It's called survivor's guilt, but we all survived. Why am I guilty? Stupid question, I know the answer. I'm happy. Sage is emotionally handicapped, Ryo lives inside his head, Sai disappeared years ago (he went swimming one day, and didn't come back. Missing, presumed dead. He left behind a pregnant fiancée who refuses my offers of monetary support. I understand the suicide, but did the asshole have to have victims?) And Kento? Better left unmentioned. But me, I'm happy. I was able to answer my calling in life and still make ends meat, I'm not married, but there's a very promising relationship on the horizon with some one who may not be the man of my dreams (straight, and, as I said, emotionally handicapped), but who knows he doesn't need to be. Because I love him.

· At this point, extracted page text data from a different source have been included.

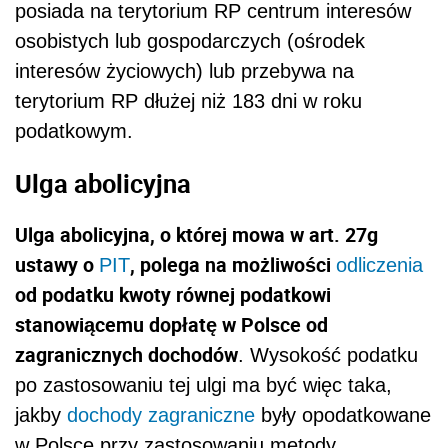
posiada na terytorium RP centrum interesów
osobistych lub gospodarczych (ośrodek
interesów życiowych) lub przebywa na
terytorium RP dłużej niż 183 dni w roku
podatkowym.
Ulga abolicyjna
Ulga abolicyjna, o której mowa w art. 27g
ustawy o
, polega na możliwości
PIT
odliczenia
od podatku kwoty równej podatkowi
stanowiącemu dopłatę w Polsce od
zagranicznych dochodów
. Wysokość podatku
po zastosowaniu tej ulgi ma być więc taka,
jakby
dochody zagraniczne
były opodatkowane
w Polsce przy zastosowaniu metody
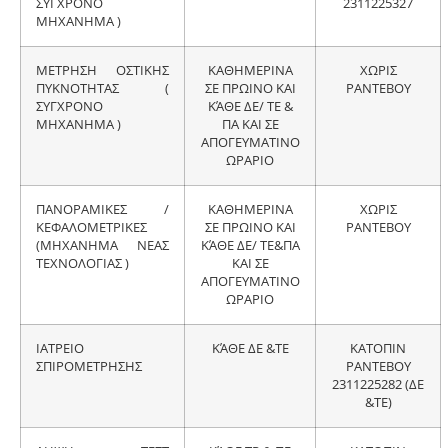
ΣΥΓΧΡΟΝΟ
2311225327
ΜΗΧΑΝΗΜΑ )
ΜΕΤΡΗΣΗ ΟΣΤΙΚΗΣ
ΚΑΘΗΜΕΡΙΝΑ
ΧΩΡΙΣ
ΠΥΚΝΟΤΗΤΑΣ (
ΣΕ ΠΡΩΙΝΟ ΚΑΙ
ΡΑΝΤΕΒΟΥ
ΣΥΓΧΡΟΝΟ
ΚΆΘΕ ΔΕ/ ΤΕ &
ΜΗΧΑΝΗΜΑ )
ΠΑ ΚΑΙ ΣΕ
ΑΠΟΓΕΥΜΑΤΙΝΟ
ΩΡΑΡΙΟ
ΠΑΝΟΡΑΜΙΚΕΣ /
ΚΑΘΗΜΕΡΙΝΑ
ΧΩΡΙΣ
ΚΕΦΑΛΟΜΕΤΡΙΚΕΣ
ΣΕ ΠΡΩΙΝΟ ΚΑΙ
ΡΑΝΤΕΒΟΥ
(ΜΗΧΑΝΗΜΑ ΝΕΑΣ
ΚΆΘΕ ΔΕ/ ΤΕ&ΠΑ
ΤΕΧΝΟΛΟΓΙΑΣ )
ΚΑΙ ΣΕ
ΑΠΟΓΕΥΜΑΤΙΝΟ
ΩΡΑΡΙΟ
ΙΑΤΡΕΙΟ
ΚΆΘΕ ΔΕ &ΤΕ
ΚΑΤΟΠΙΝ
ΣΠΙΡΟΜΕΤΡΗΣΗΣ
ΡΑΝΤΕΒΟΥ
2311225282 (ΔΕ
&ΤΕ)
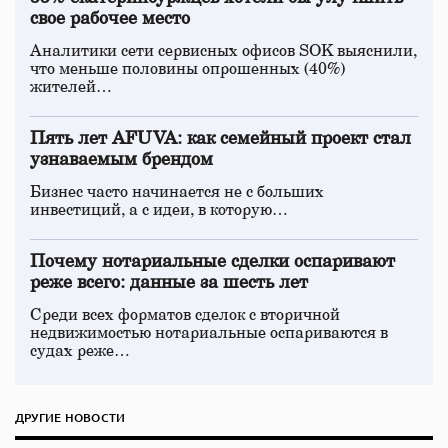
свое рабочее место
Аналитики сети сервисных офисов SOK выяснили,
что меньше половины опрошенных (40%)
жителей…
Пять лет AFUVA: как семейный проект стал
узнаваемым брендом
Бизнес часто начинается не с больших
инвестиций, а с идеи, в которую…
Почему нотариальные сделки оспаривают
реже всего: данные за шесть лет
Среди всех форматов сделок с вторичной
недвижимостью нотариальные оспариваются в
судах реже…
ДРУГИЕ НОВОСТИ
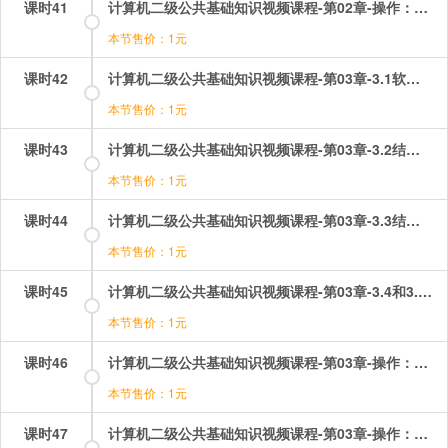
课时41
计算机二级公共基础知识视频课程-第02章-操作：面向对象的程序设计.mp4
本节售价：1元
课时42
计算机二级公共基础知识视频课程-第03章-3.1软件工程基本概念.mp4
本节售价：1元
课时43
计算机二级公共基础知识视频课程-第03章-3.2结构化分析方法.mp4
本节售价：1元
课时44
计算机二级公共基础知识视频课程-第03章-3.3结构化设计方法.mp4
本节售价：1元
课时45
计算机二级公共基础知识视频课程-第03章-3.4和3.5软件测试和程序的测试.mp4
本节售价：1元
课时46
计算机二级公共基础知识视频课程-第03章-操作：相关考题（1）.mp4
本节售价：1元
课时47
计算机二级公共基础知识视频课程-第03章-操作：相关考题（2）.mp4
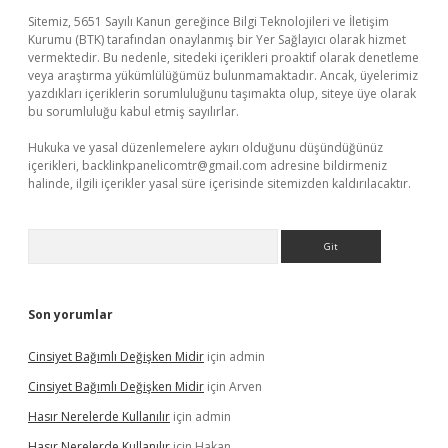
Sitemiz, 5651 Sayılı Kanun gereğince Bilgi Teknolojileri ve İletişim
Kurumu (BTK) tarafından onaylanmış bir Yer Sağlayıcı olarak hizmet
vermektedir. Bu nedenle, sitedeki içerikleri proaktif olarak denetleme
veya araştırma yükümlülüğümüz bulunmamaktadır. Ancak, üyelerimiz
yazdıkları içeriklerin sorumluluğunu taşımakta olup, siteye üye olarak
bu sorumluluğu kabul etmiş sayılırlar.
Hukuka ve yasal düzenlemelere aykırı olduğunu düşündüğünüz
içerikleri,
backlinkpanelicomtr@gmail.com
adresine bildirmeniz
halinde, ilgili içerikler yasal süre içerisinde sitemizden kaldırılacaktır.
Arama
Son yorumlar
Cinsiyet Bağımlı Değişken Midir
için
admin
Cinsiyet Bağımlı Değişken Midir
için
Arven
Hasır Nerelerde Kullanılır
için
admin
Hasır Nerelerde Kullanılır
için
Hakan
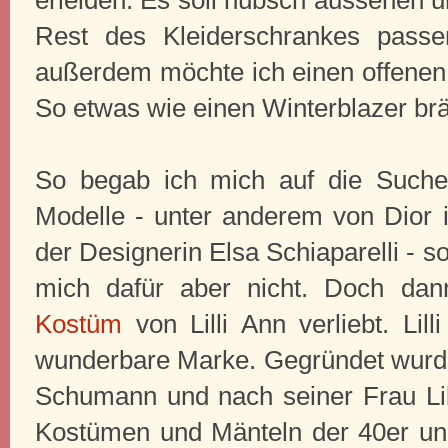
Rest des Kleiderschrankes passen
außerdem möchte ich einen offenen 
So etwas wie einen Winterblazer brä
So begab ich mich auf die Suche
Modelle - unter anderem von Dior
der Designerin Elsa Schiaparelli - so
mich dafür aber nicht. Doch da
Kostüm
von Lilli Ann verliebt. Lil
wunderbare Marke. Gegründet wurd
Schumann und nach seiner Frau Lil
Kostümen und Mänteln der 40er un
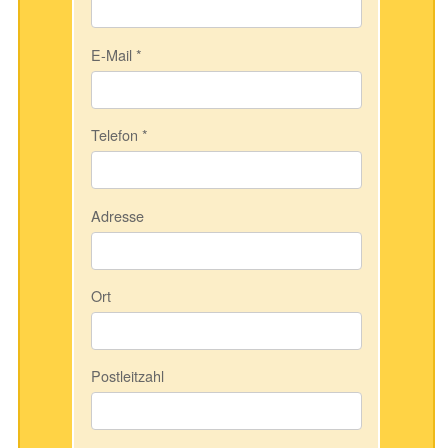
E-Mail
*
Telefon
*
Adresse
Ort
Postleitzahl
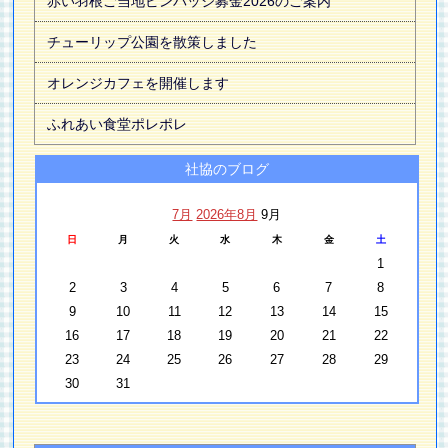
赤い羽根ご当地ピンバッジ募金2026のご案内
チューリップ公園を散策しました
オレンジカフェを開催します
ふれあい食堂ポレポレ
社協のブログ
7月
2026年8月
9月
日
月
火
水
木
金
土
1
2
3
4
5
6
7
8
9
10
11
12
13
14
15
16
17
18
19
20
21
22
23
24
25
26
27
28
29
30
31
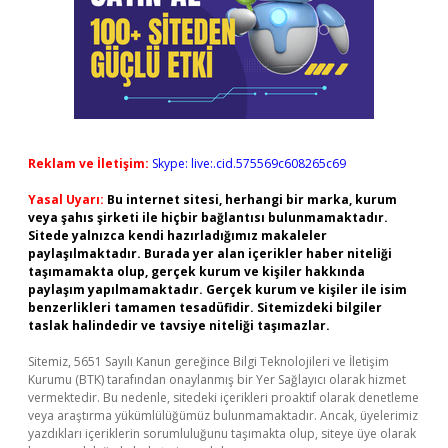
Reklam ve İletişim:
Skype: live:.cid.575569c608265c69
Yasal Uyarı:
Bu internet sitesi, herhangi bir marka, kurum
veya şahıs şirketi ile hiçbir bağlantısı bulunmamaktadır.
Sitede yalnızca kendi hazırladığımız makaleler
paylaşılmaktadır. Burada yer alan içerikler haber niteliği
taşımamakta olup, gerçek kurum ve kişiler hakkında
paylaşım yapılmamaktadır. Gerçek kurum ve kişiler ile isim
benzerlikleri tamamen tesadüfidir. Sitemizdeki bilgiler
taslak halindedir ve tavsiye niteliği taşımazlar.
Sitemiz, 5651 Sayılı Kanun gereğince Bilgi Teknolojileri ve İletişim
Kurumu (BTK) tarafından onaylanmış bir Yer Sağlayıcı olarak hizmet
vermektedir. Bu nedenle, sitedeki içerikleri proaktif olarak denetleme
veya araştırma yükümlülüğümüz bulunmamaktadır. Ancak, üyelerimiz
yazdıkları içeriklerin sorumluluğunu taşımakta olup, siteye üye olarak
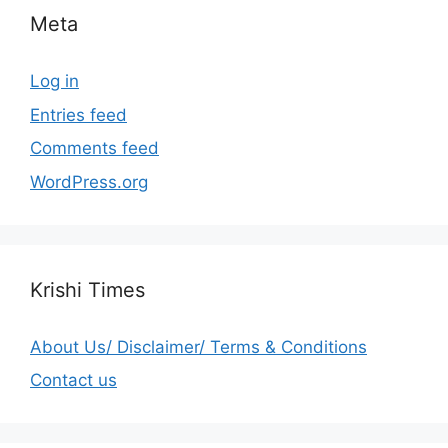
Meta
Log in
Entries feed
Comments feed
WordPress.org
Krishi Times
About Us/ Disclaimer/ Terms & Conditions
Contact us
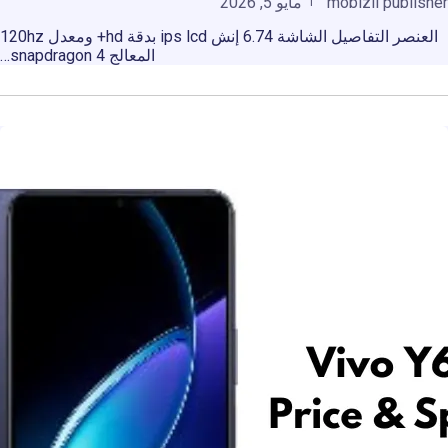
mobizil publisher
مايو 5, 2026
العنصر التفاصيل الشاشة 6.74 إنش ips lcd بدقة hd+ ومعدل 120hz
المعالج snapdragon 4…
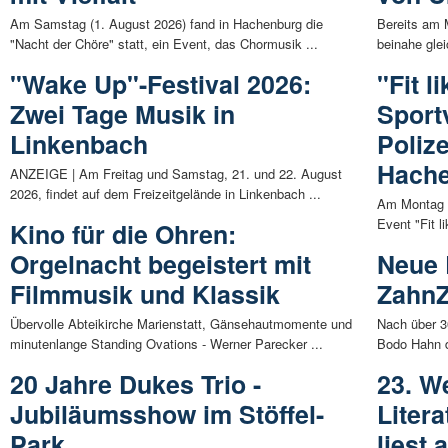
Am Samstag (1. August 2026) fand in Hachenburg die
Bereits am 
"Nacht der Chöre" statt, ein Event, das Chormusik ...
beinahe glei
"Wake Up"-Festival 2026:
"Fit l
Zwei Tage Musik in
Sport
Linkenbach
Poliz
Hach
ANZEIGE | Am Freitag und Samstag, 21. und 22. August
2026, findet auf dem Freizeitgelände in Linkenbach ...
Am Montag (
Event "Fit l
Kino für die Ohren:
Orgelnacht begeistert mit
Neue 
Filmmusik und Klassik
ZahnZ
Übervolle Abteikirche Marienstatt, Gänsehautmomente und
Nach über 30
minutenlange Standing Ovations - Werner Parecker ...
Bodo Hahn d
20 Jahre Dukes Trio -
23. W
Jubiläumsshow im Stöffel-
Liter
Park
liest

So why I am I sitting here with a newly purchased .32? It's called survivor's guilt. And I won't actually kill myself. Because Dana loves me, and would count as a victim. Thank god for him, assuming some form of god exists. Otherwise just thank Dana, who is warm, and loving, and doesn't know I have a gun. I think I'll endeavor to keep it that way. I don't think he'd like it much. It would frighten him. He's just a person, he's not made for the extremes that make us tick. I'll probably sell this damn thing, I don't know what I'm doing with it. I always get irrational when this date rolls around. Our "V.T." day, as Sai put it. It was a horrible thing to say, considering that three of us were Japanese nationals, but Sai was never good at thinking before he opened his mouth.
It's funny how we all gravitated towards the U.S. I mean, I was following the job offers, but the others? Well, except for Sai, who did his disappearing act off the coast of Cornwall's Lizard Point. I think we were gravitating towards the youngest group of war veterans we could find. Our own. And what's more, with the new breed of American vets, you always get that cheated, "what the hell was going on out there?" feeling that we understand so well. I think I'm the only one of us who actually remembers his childhood, where he comes from, what he fought for. Another drop on the ocean of my guilt. Maybe Dana will marry me, then I can lean on him whenever I'm low (and vice versa, what kind of an ass do I look like?) and that way I know I'll never pull the trigger.
Pull the trigger? What happened to selling the gun? I think I should vacation in England this year, there's a sea-side memorial that needs me to bring it flowers. God, what sort of flowers are appropriate for that sort of thing?